Wenn ich nur wüsste, wie fit bei uns alle noch sind! Aber wenn man den Kader der Roten anschaut: Claudio Pizarro und Diego Contento stehen noch voll im Saft. Giovane Elber ist ein Brasilianer, die kicken doch alle an irgendeinem Strand und verlernen es nie. Ich würde sagen, es ist wie damals: Wir sind eine geile Truppe voller Kämpfer, aber auch guter Kicker und müssen versuchen, die großen Bayern zu stürzen. Dazu wollen wir den Zuschauern natürlich auch eine tolle Show bieten.
Wer ist denn für Sie die größte Legende, die am Sonntag auf dem Rasen stehen wird?
Bei den Bayern brauchen wir da gar nicht anzufangen. Bei den Löwen gibt es für mich nur eine Antwort: Bernhard Winkler. Der ist 1994 mit Sechzig aufgestiegen, hat die größten Erfolge in der Bundesliga mitgemacht. Er ist für mich der blaue Bomber. Aber auch der Thommy und der Harry (Miller und Cerny, d. Red.) sind für mich zwei der größten Legenden. Aktuell setze ich auf Benny Lauth, der ja auch enorm viele Tore für 1860 geschossen hat und bestimmt immer noch eine Maschine ist.
"Wir müssen sehen, dass wir uns nicht verletzen, das wird schwer genug"
Wie lautet Ihr Tipp?
Vielleicht gewinnen wir diesmal nicht 1:0 oder 2:1, so wie im Rückspiel durch Jens Jeremies traumhaftes und überlegtes Kopfballtor (es war bekanntlich ein Eigentor, d. Red.), sondern am Ende 10:9. Aber wir müssen sehen, dass wir uns nicht verletzen, das wird schwer genug.
Wie meinen Sie das?
Nun ja, wir sind ja bekanntlich nicht mehr die Jüngsten. Holger Greilich hat sich schon in der Vorbereitung einen Muskelfaserriss geholt. Dazu kommt noch, dass die Organisatoren schon am Samstagabend zu dieser Players Night laden. So, wie ich die Jungs kenne, wird da nicht nur Mineralwasser getrunken (lacht). Ich hoffe, dass wir uns besser zusammenreißen können als die Roten. Aber wir haben ja noch den Werner, der wird uns sicher Beine machen.

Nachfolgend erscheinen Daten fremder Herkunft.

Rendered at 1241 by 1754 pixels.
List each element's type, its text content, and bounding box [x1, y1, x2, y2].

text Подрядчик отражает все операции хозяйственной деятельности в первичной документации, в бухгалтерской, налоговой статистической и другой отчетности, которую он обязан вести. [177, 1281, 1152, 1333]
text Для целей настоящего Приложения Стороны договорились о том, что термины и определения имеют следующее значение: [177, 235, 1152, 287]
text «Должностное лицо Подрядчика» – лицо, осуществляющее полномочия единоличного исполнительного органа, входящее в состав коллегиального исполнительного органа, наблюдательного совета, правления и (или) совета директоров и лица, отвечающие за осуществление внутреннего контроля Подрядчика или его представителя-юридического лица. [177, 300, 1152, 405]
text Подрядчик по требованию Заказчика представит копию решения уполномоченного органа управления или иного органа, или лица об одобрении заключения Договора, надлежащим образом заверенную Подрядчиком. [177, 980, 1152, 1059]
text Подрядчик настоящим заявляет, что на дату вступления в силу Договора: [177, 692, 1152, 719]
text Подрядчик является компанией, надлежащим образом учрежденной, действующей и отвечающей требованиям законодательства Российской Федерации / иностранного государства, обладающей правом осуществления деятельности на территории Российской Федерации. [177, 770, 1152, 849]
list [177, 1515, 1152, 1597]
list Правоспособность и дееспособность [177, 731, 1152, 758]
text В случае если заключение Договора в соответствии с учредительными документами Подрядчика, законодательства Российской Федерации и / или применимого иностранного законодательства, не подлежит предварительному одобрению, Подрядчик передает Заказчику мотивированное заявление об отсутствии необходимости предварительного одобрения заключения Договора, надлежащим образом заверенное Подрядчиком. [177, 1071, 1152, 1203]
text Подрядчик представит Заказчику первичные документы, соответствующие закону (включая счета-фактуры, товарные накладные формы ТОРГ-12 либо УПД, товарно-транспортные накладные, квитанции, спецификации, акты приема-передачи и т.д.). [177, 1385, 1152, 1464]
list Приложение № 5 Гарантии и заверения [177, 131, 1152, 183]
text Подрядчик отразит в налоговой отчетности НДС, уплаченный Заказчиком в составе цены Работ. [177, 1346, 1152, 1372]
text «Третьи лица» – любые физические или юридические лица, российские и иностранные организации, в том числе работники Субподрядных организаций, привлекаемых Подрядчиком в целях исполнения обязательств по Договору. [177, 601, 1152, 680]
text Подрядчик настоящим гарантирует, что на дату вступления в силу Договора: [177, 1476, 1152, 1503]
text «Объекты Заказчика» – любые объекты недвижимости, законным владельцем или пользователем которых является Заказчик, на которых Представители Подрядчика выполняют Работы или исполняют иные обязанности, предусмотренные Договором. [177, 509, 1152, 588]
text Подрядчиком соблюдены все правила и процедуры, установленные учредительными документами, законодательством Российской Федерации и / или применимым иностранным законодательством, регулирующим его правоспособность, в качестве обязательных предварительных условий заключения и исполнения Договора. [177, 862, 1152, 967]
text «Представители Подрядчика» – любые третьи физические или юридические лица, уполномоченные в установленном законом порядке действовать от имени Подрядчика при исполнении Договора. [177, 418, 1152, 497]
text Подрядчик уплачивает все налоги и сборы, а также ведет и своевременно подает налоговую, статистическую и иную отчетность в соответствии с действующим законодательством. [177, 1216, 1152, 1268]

Kult-Trainer Werner Lorant, der die Sechzger damals wie am Sonntag coacht.
Ja, der Werner und ich, das war so eine Geschichte. Vor dem Derby hat er mich provoziert, weil ich in einem Interview gesagt habe, dass ich mit Lautern noch nie ein Heimspiel gegen den FCB verloren hatte. Die machten dann die Schlagzeile daraus: "Thomas Riedl schießt die Bayern ab!" Das hat mir der Werner unter die Nase gerieben. Zum Glück hat's dann genau so funktioniert. Dummerweise hat mir das unter ihm aber nicht wirklich geholfen. Im Jahr danach bin ich seinetwegen gegangen, weil er mir kaum mehr eine Chance gegeben hat. Der Star war damals aus seiner Sicht nur einer: Werner Lorant. Aber das ist vergessen, ich freue mich auf alle Weggefährten, auch auf den Werner - wir werden bestimmt auch ein Gläschen miteinander trinken: Mineralwasser.